Text passage START

James A. Suffridge (February 2, 1909 – June 7, 2001) was an American labor unionist.

Born in Knoxville, Tennessee, Suffridge's father encouraged him to box as a child.  James then followed his father in becoming a grocer, moving to Oakland, California, where he joined the Retail Clerks International Union (RCIU).  He was soon elected as leader of his local, in which role he encouraged Asian Americans to join the union, while they were often excluded from other unions.  He also became known for making compromises with large grocery chains, in exchange for them permitting their workers to unionize.

In 1944, Suffridge was elected as president of the RCIU, moving to the top position of secretary-treasurer in 1947.  He moved the union's headquarters to Lafayette, Indiana, and then to Washington D.C..  In 1953, the union decided to make the presidency its senior position, and Suffridge moved back into it.  He came to national prominence, and in 1961 went on an international goodwill tour with Lyndon B. Johnson.  He was elected as president of the International Federation of Commercial, Clerical, and Technical Employees in 1964.

Text passage END
Information shown START

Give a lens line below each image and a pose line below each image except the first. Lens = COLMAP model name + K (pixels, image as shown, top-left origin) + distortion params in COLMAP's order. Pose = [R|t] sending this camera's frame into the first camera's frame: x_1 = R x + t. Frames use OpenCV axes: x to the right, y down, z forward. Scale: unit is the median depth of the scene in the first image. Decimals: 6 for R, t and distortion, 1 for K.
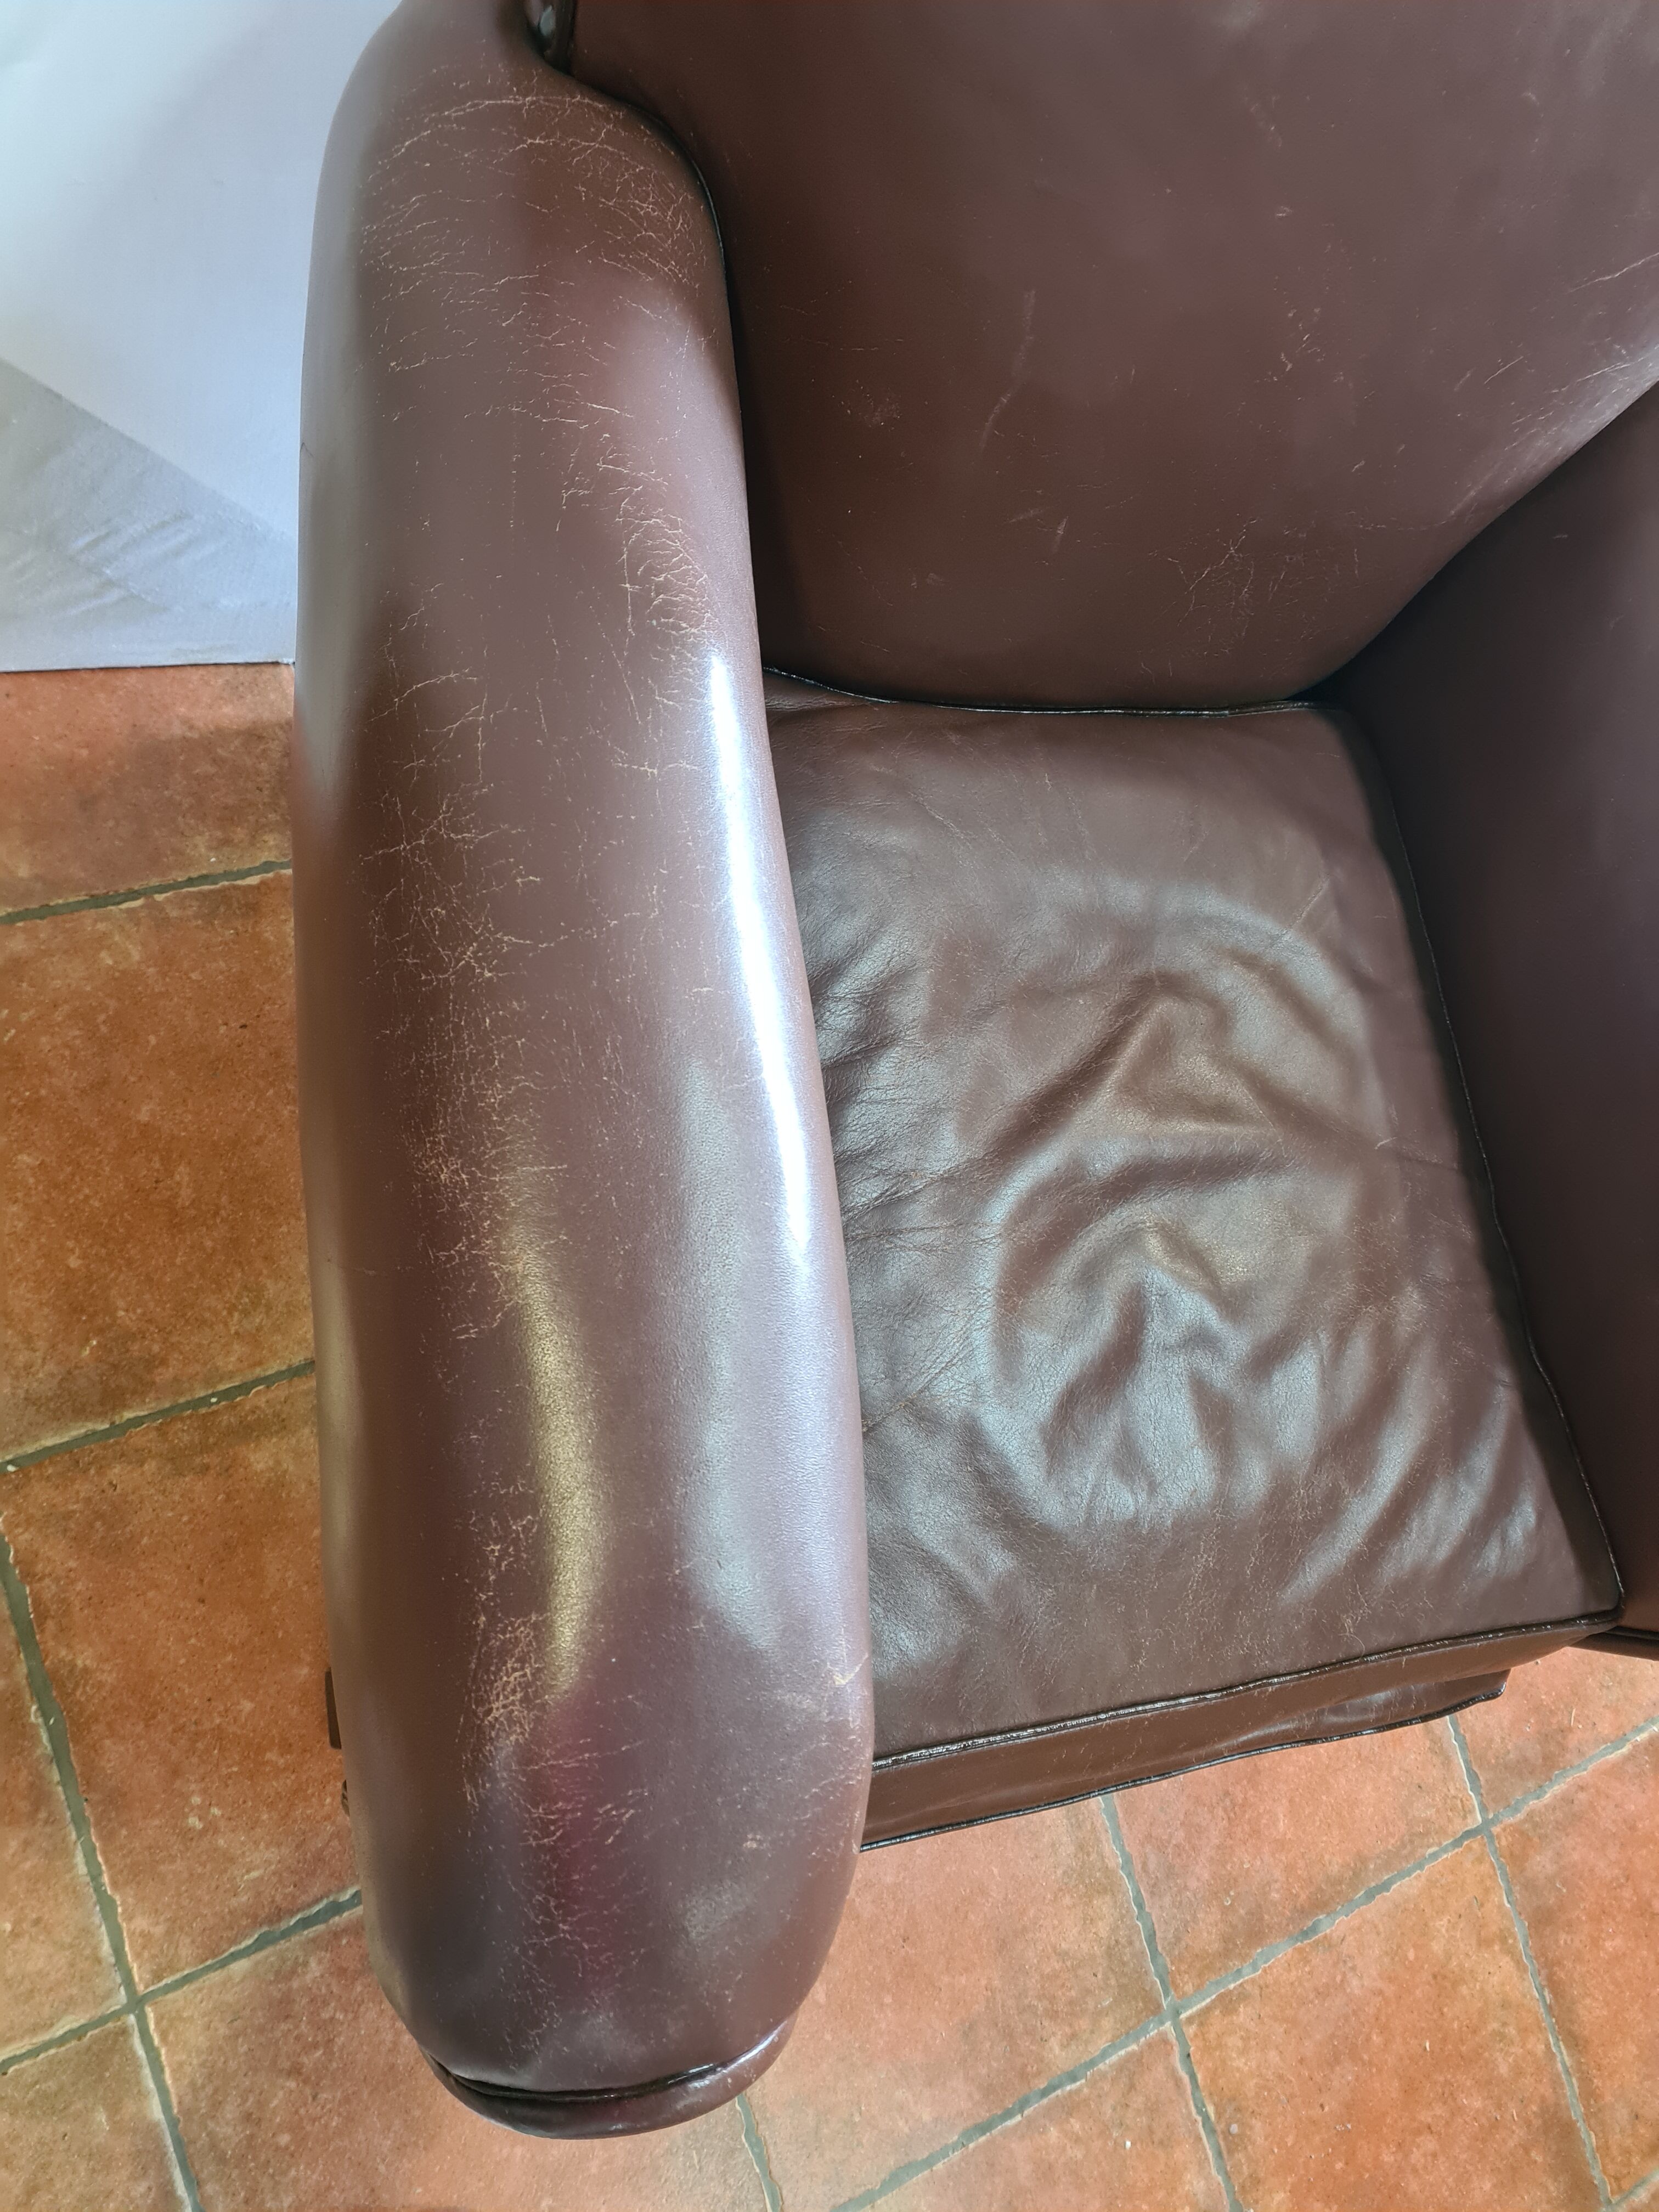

Information shown END

▶ [Explore the material]:
1. Answer these questions using the biography of James A. Suffridge:
(a) In what city and state was Suffridge born?
(b) To which city did he move the union's headquarters before Washington D.C.?
(c) Of what organization was he elected president in 1964?
2. Translate this sentence from the Suffridge biography into Spanish: "He came to national prominence, and in 1961 went on an international goodwill tour with Lyndon B. Johnson."

▶ [Answers per task]:
1.
(a) Knoxville, Tennessee
(b) Lafayette, Indiana
(c) The International Federation of Commercial, Clerical, and Technical Employees

2. Alcanzó prominencia nacional y en 1961 realizó una gira internacional de buena voluntad con Lyndon B. Johnson.